| Data shown |

_ _ _ _

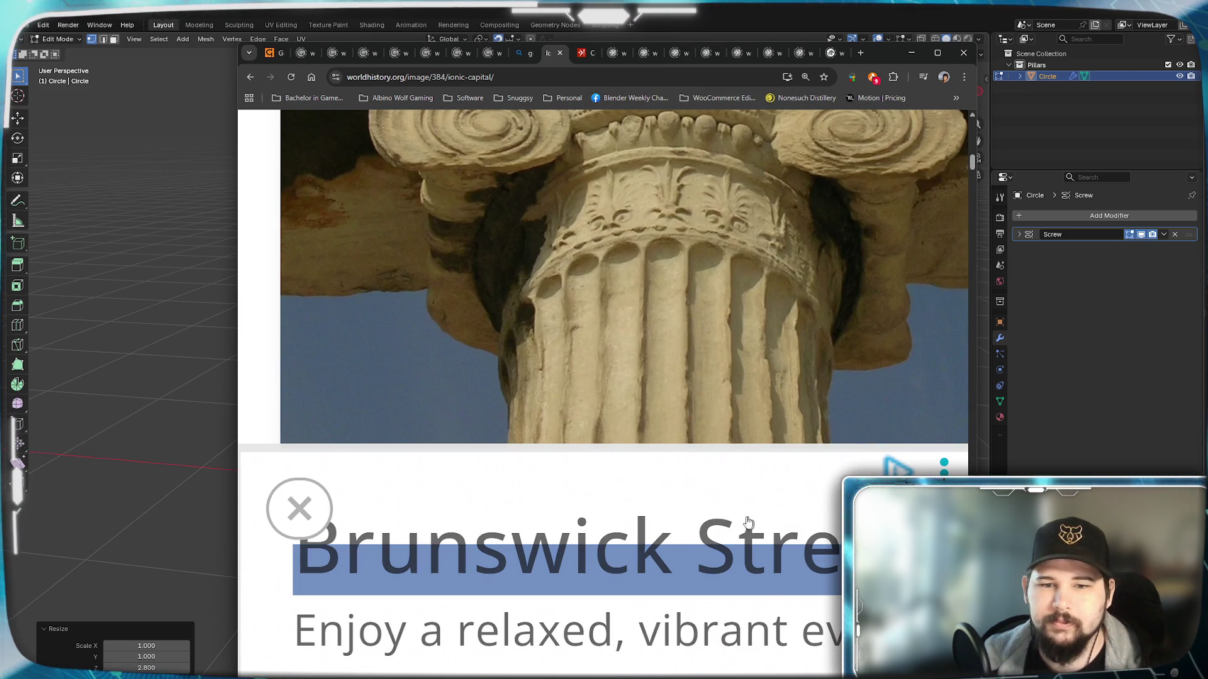
Step: Dismiss the advert over the Ionic Capital photo, then hide the browser to return to Blender
left_click(293, 493)
scroll(706, 573, "up", 1)
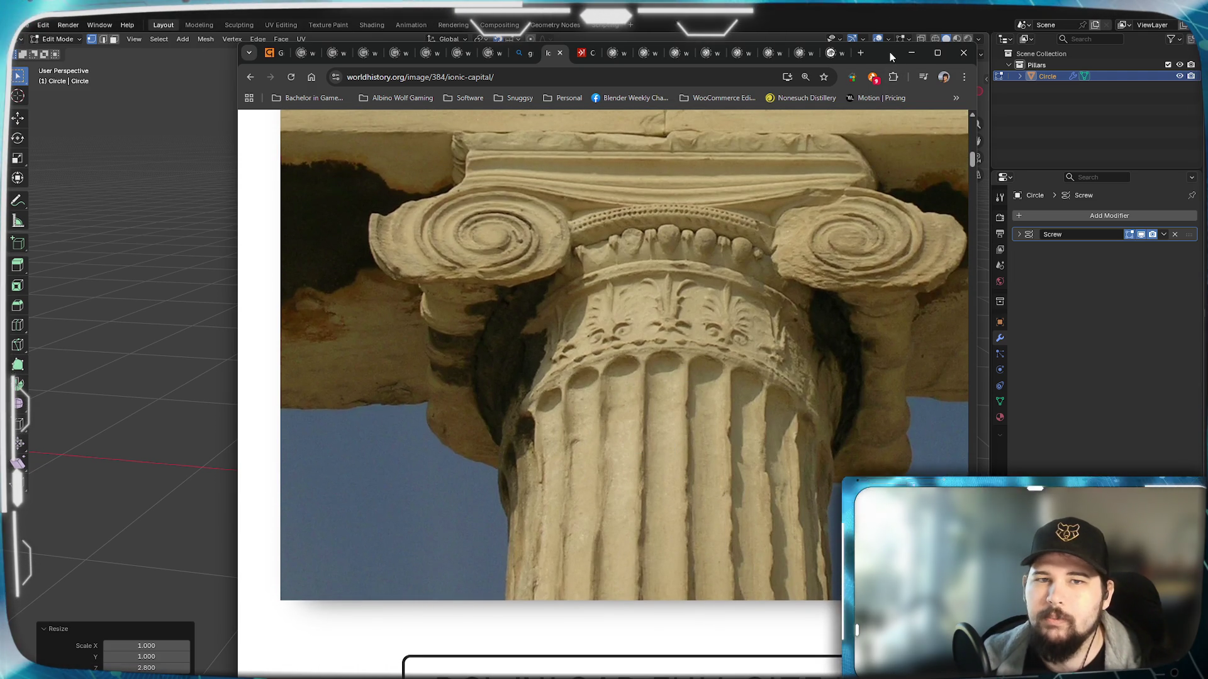
left_click_drag(893, 66, 811, 69)
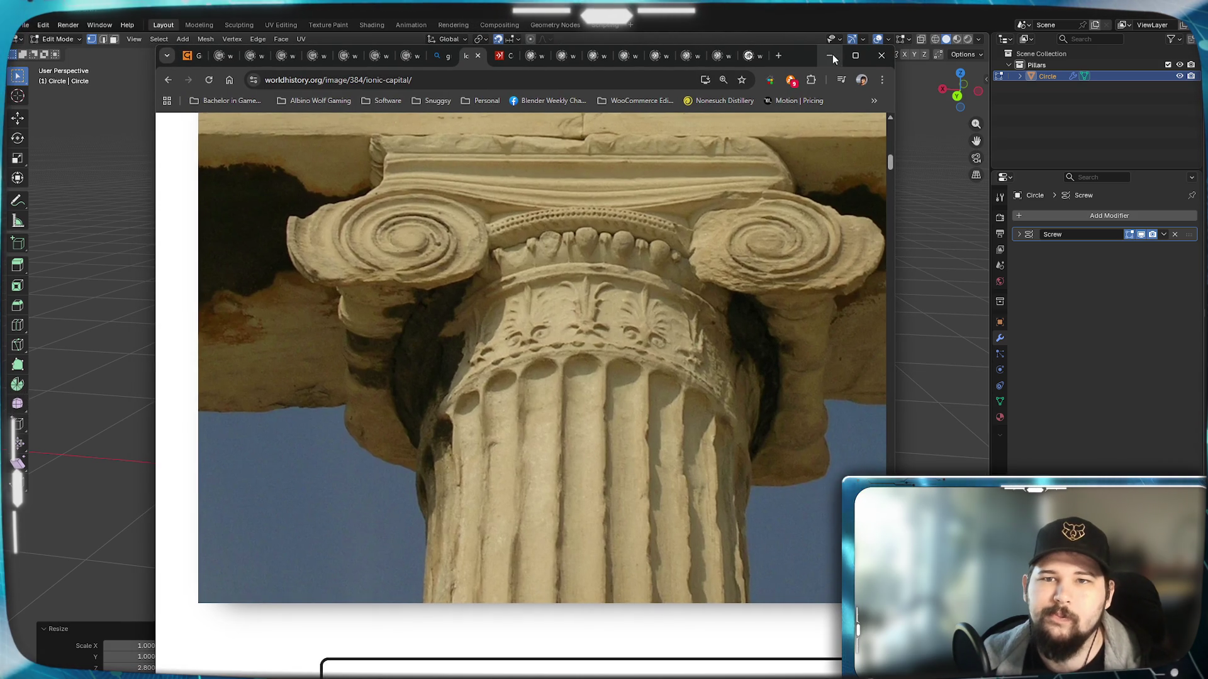
left_click(831, 56)
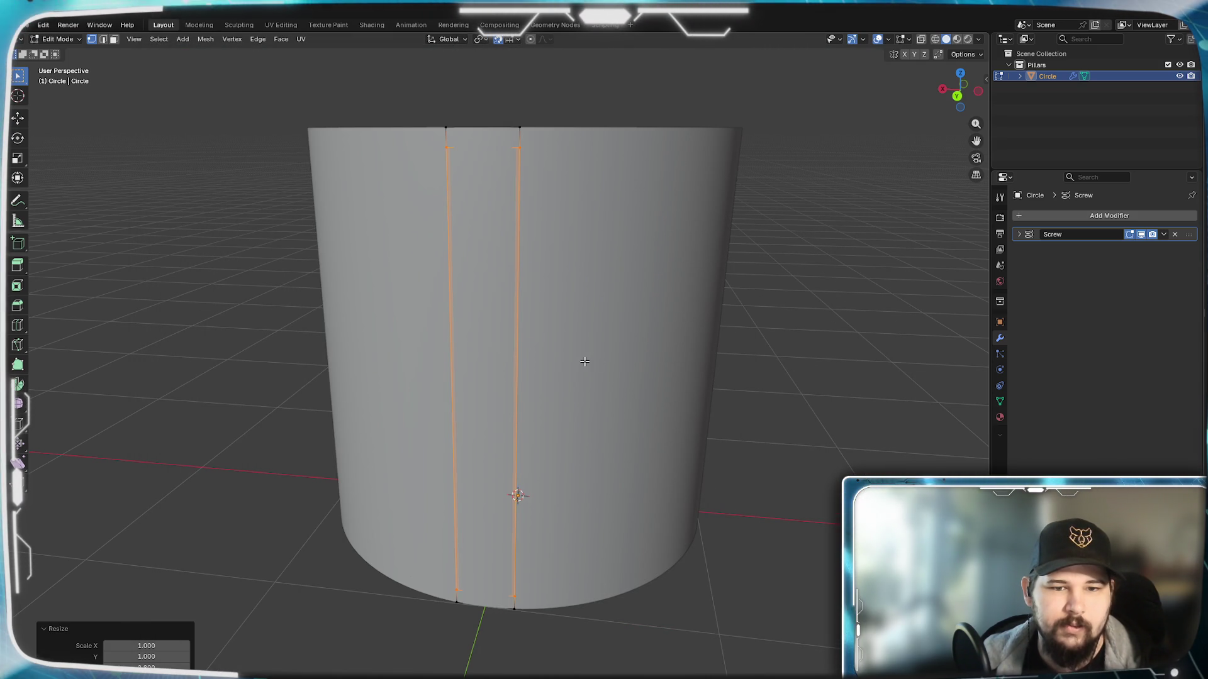
Step: Scale the two vertical edges by 2.95 along Z so they nearly reach the top and bottom rims
mouse_move(584, 361)
middle_mouse_down()
mouse_move(579, 337)
mouse_move(623, 359)
middle_mouse_up()
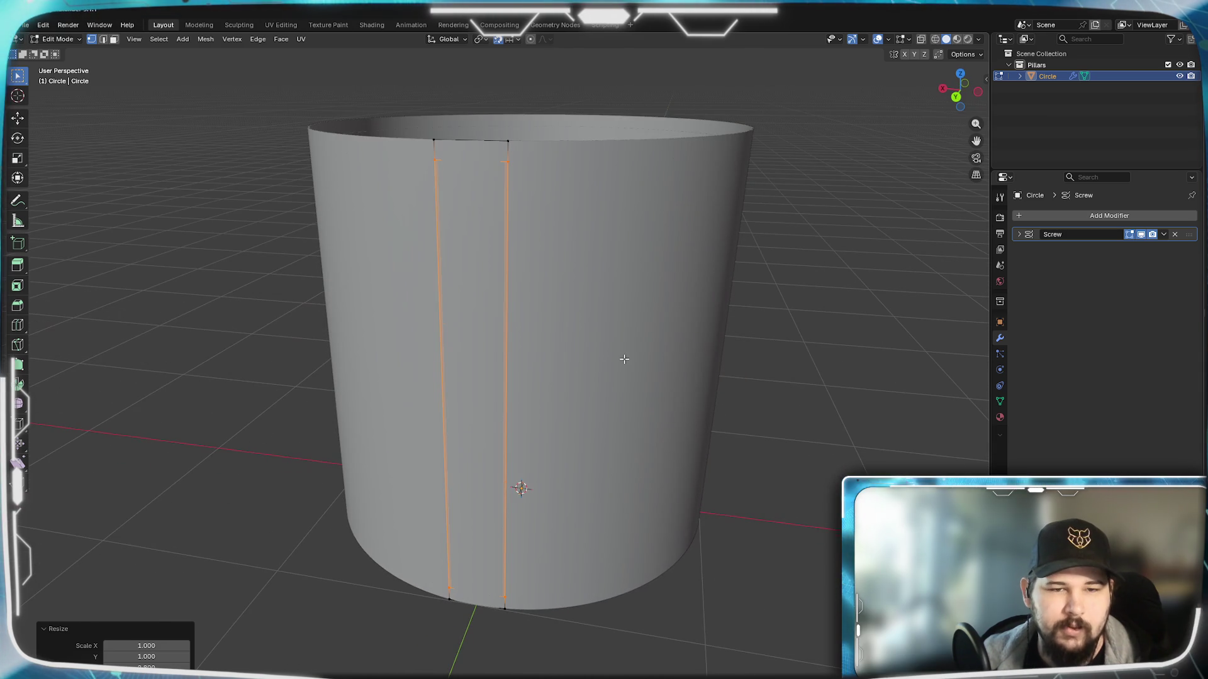
key("s")
key("z")
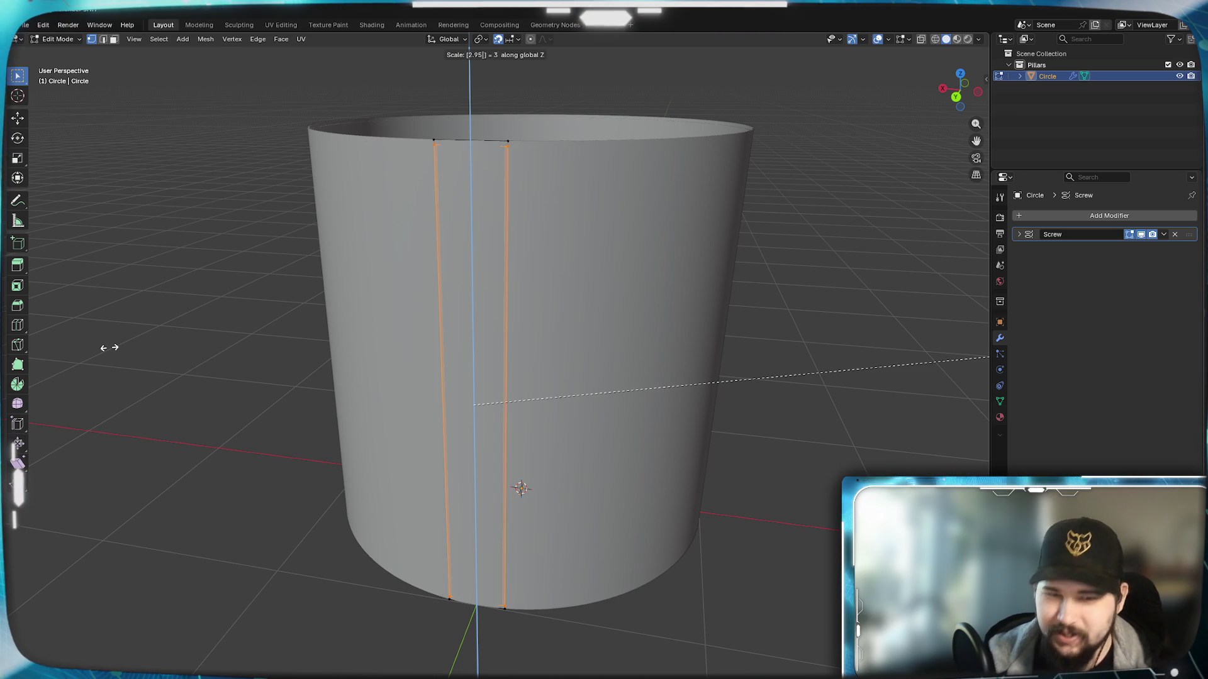
left_click(104, 346)
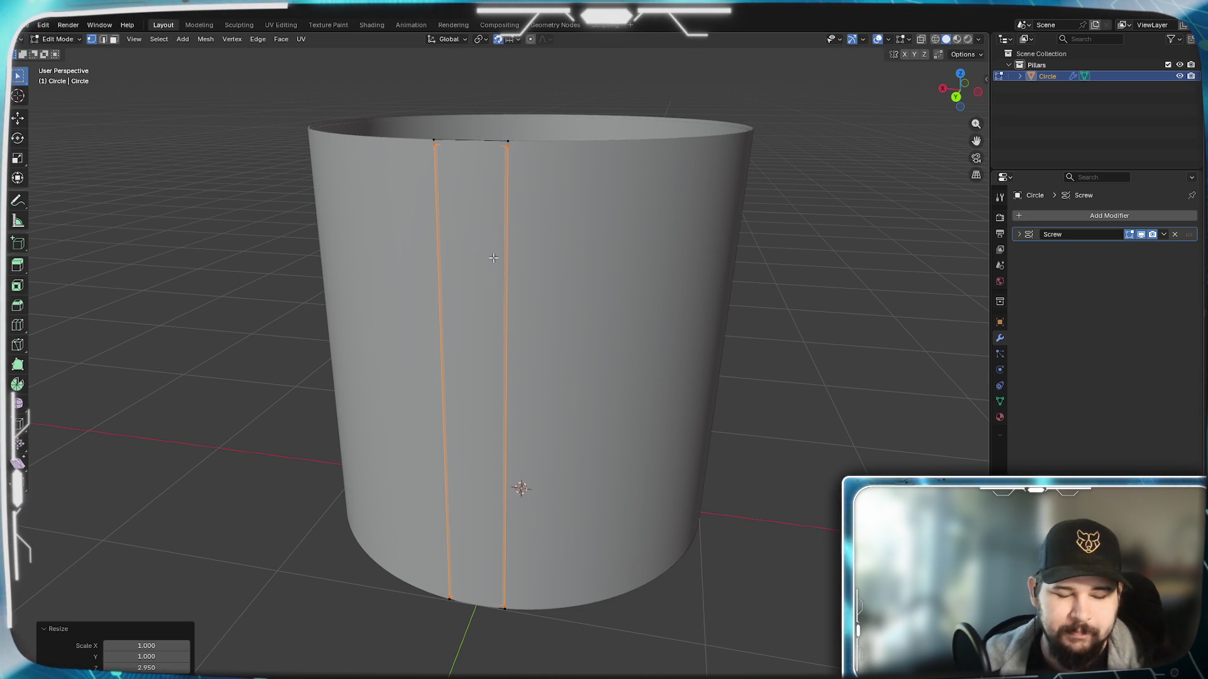
key("ctrl+r")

_ _ _ _

| Exercise details |
Extract all lines from the data in which "Step" is found.

| Problem solution |
Step: Dismiss the advert over the Ionic Capital photo, then hide the browser to return to Blender
Step: Scale the two vertical edges by 2.95 along Z so they nearly reach the top and bottom rims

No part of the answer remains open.